Turkish Bass Önay Köse recently left Berlin's famed Komische Oper, where he performed a variety of roles including the Nightwatchman in Die Meistersinger von Nürnberg, Prince Gremin in Eugene Onegin, Sarastro in Die Zauberflöte and Pluto in the Monteverdi/Katz-Chernin version of Orpheus.

Current projects include a return to the Canadia Opera Company as Timur in Turandot and a debut with the Boston Youth Symphony Orchestra as Ramfis in Aida. Future plans include a debut with the Lyric Opera of Chicago. Last season, Mr. Köse made several important debuts: with the Canadian Opera Company as Lodovico in Otello and as Colline in La bohème, with the Oper Köln as Timur in Turandot and at the Teatro Municipal in Santiago, Chile as Oroveso in Norma. In concert, Mr. Köse recently sang Lodovico and the Herald in Otello with the Los Angeles Philharmonic and Gustavo Dudamel at the Hollywood Bowl and performed in recital at Bard’s Summerscape festival in various Russian pieces. He also sang the bass solo in Verdi’s Messa da Requiem with the Cäcilienchor in Frankfurt.

Mr. Köse recently made his debut with Oper Frankfurt as Sparafucile in their new production of Rigoletto. In the 2017-2018 season, Mr. Köse made debuts with the Bard Music Festival in Berlioz’s Roméo et Juliette and the Tulsa Opera as Mephistopheles in Gounod’s Faust, as well as performing both new and reprised roles with the Komische Oper, including the Commendatore in Don Giovanni and Don Basilio in Il Barbiere di Siviglia.
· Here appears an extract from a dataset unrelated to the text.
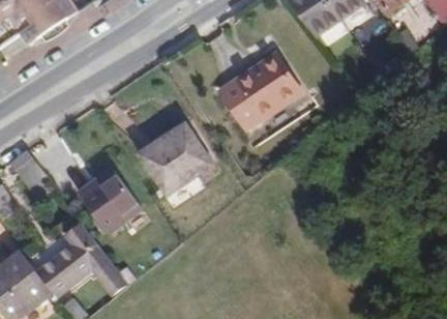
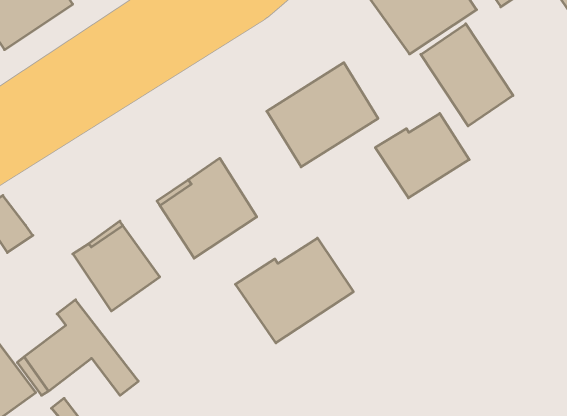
building: none -> [421,24,513,126]
building: none -> [375,113,469,198]
building: none -> [235,238,353,343]

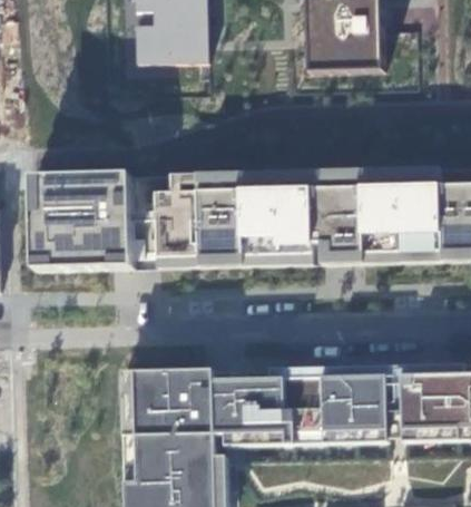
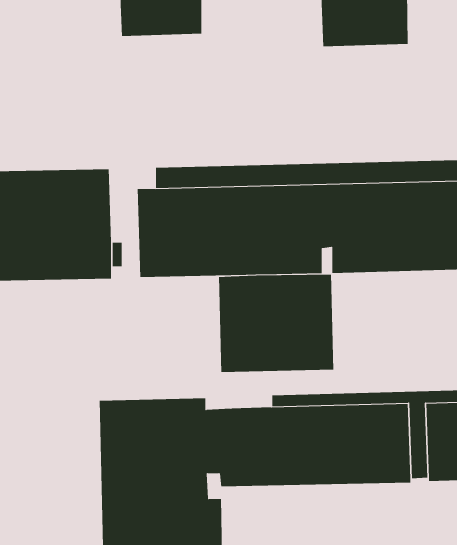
building: none -> [218,274,334,373]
In March 2014, Mr. Köse made his Alice Tully Hall debut in a Juilliard Vocal Arts Recital and appeared in a Young Artists Concert at the Salzburg Festival. In 2015 he made his Carnegie Hall Debut as the Bass soloist in Beethoven’s Symphony No. 9 with the New York Youth Symphony and sang the Cappadocian in Salome with Opera San Antonio.

Mr. Köse completed his Master’s Degree and obtained his Artist Diploma in Opera Studies from the Juilliard School. Here, his roles included Pantalone in Le donne curiose, the Priest/Badger in The Cunning Little Vixen, Bartolo in Le Nozze di Figaro, Prince Gremin in Eugene Onegin, Le Roi in Cendrillon, and Sarastro in Die Zauberflöte.

Turkish bass Önay Köse as Banquo was also thrilling. A full, warm, tone able to produce quite a bit of volume without sounding even remotely close to “woofy”. It was clean and velvety.

Schmopera - Greg Finney

Turkish bass Önay Köse made Atlanta audiences sit up immediately... if he merely waits for the years to mellow the sound at the bottom of his register, he will be a god.

Önay Köse is an authoritative Lodovico.